This circular is an official product of the Swift-XRT team.
- GCN Circular #7461
M. Schubel, D. Reichart, M. Nysewander, A. LaCluyze, K. Ivarsen, J. A.
Crain, A. Foster, T. Brennan, J. Haislip, J. Styblova, and A. Trotter report:
Skynet observed the localization of GRB 080319B (Racusin et al., GCN 7427)
with three of the 16" PROMPT telescopes at CTIO beginning 32 seconds after
the trigger (15 seconds after notification) in UVRI.
We detect the afterglow (Racusin et al., GCN 7428) in all filters. At 92
seconds after the burst we measure V ~ 8.6 mag (calibrated to 3 NOMAD
stars), and at 147 seconds we measure I ~ 8.9 mag (calibrated to 6 USNO B1
stars).
- GCN Circular #7462
J. Cummings (GSFC/UMBC), S. D. Barthelmy (GSFC), E. Fenimore (LANL),
N. Gehrels (GSFC), H. Krimm (GSFC/USRA), C. Markwardt (GSFC/UMD),
K. McLean (GSFC/UMD), D. Palmer (LANL), A. Parsons (GSFC),
J. L. Racusin (PSU), T. Sakamoto (GSFC/UMBC), G. Sato (GSFC/ISAS),
M. Stamatikos (GSFC/ORAU), J. Tueller (GSFC), T. Ukwatta (GWU)
(i.e. the Swift-BAT team):
Using the data set from T-120 to T+182 sec from recent telemetry downlinks,
we report further analysis of BAT GRB 080319B (trigger #306757)
(Racusin, et al., GCN Circ. 7427). The BAT ground-calculated position is
RA, Dec = 217.919, 36.300 deg which is
RA(J2000) = 14h 31m 40.7s
Dec(J2000) = +36d 17' 58.4"
with an uncertainty of 1.0 arcmin, (radius, sys+stat, 90% containment).
The partial coding was 100%.
The mask-weighted light curve shows a large long bump of a peak
starting at ~T-10 sec, ramping up until ~T+10 sec, then mostly a flat top
with some small structure superposed, then starting to decay at ~T+50 sec.
It returns nearly to background by ~T+64 sec at which point there is
a loss of data due to an on-board data product buffer overflow.
The data resumes at T+120 sec. There is still detectable emission
in the BAT 15-350 keV band out to T+180 sec (the limit of the data
downlinked so far). From other count rate data products, we can say
that there is no other peaks during the 60-sec missing event data window
and that the low-level emission is about 10-15% of the peak emission.
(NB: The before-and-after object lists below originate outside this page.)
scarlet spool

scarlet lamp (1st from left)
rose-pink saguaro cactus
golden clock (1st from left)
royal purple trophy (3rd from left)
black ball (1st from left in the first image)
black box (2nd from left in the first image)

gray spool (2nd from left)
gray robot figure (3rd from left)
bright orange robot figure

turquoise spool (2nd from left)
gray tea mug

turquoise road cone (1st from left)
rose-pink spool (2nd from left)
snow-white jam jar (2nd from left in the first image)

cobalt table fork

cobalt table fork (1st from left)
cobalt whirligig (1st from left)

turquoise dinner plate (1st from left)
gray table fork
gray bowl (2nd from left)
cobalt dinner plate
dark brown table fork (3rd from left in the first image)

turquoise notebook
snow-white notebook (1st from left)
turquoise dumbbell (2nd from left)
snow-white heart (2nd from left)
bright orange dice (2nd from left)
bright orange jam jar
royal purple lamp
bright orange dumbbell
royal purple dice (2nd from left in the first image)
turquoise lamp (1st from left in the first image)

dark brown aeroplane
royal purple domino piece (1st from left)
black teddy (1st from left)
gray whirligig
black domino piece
Given the missing data, T90 (15-350 keV) has to be >50 sec
(estimated error including systematics).
The time-averaged spectrum from T-3.8 to T+62.2 and T+120 to T+151 sec
is fit by a simple power-law model. The power law index
of the time-averaged spectrum is 1.04 +- 0.02. The fluence
in the 15-150 keV band is 8.1 +- 0.1 x 10^-05 erg/cm2.
The 1-sec peak photon flux measured from T+16.87 sec in the 15-150 keV band
is 24.8 +- 0.5 ph/cm2/sec. All the quoted errors are at the 90% confidence
level.
The results of the batgrbproduct analysis are available at
http://gcn.gsfc.nasa.gov/notices_s/306757/BA/>
Due to a large backlog in downlinking the full data on this burst,
we currently do not have the usual data set out to long times yet.
Should the remaining data show that there is ongoing activity
for this burst past the data cutoff at T+182sec, then we will
issue an updated 'refined analysis' circular.
- GCN Circular #7464
P. Wozniak, W.T. Vestrand, J. Wren, and H. Davis
(Los Alamos National Laboratory)
The RAPTOR sky monitoring system began observing the location
of GRB 080319B more than an hour before the Swift BAT trigger
306757 (Racusin et al., GCN 7427). The first exposure with detectable
optical emission started ~2 seconds after the trigger at 06:12:50.9 UT.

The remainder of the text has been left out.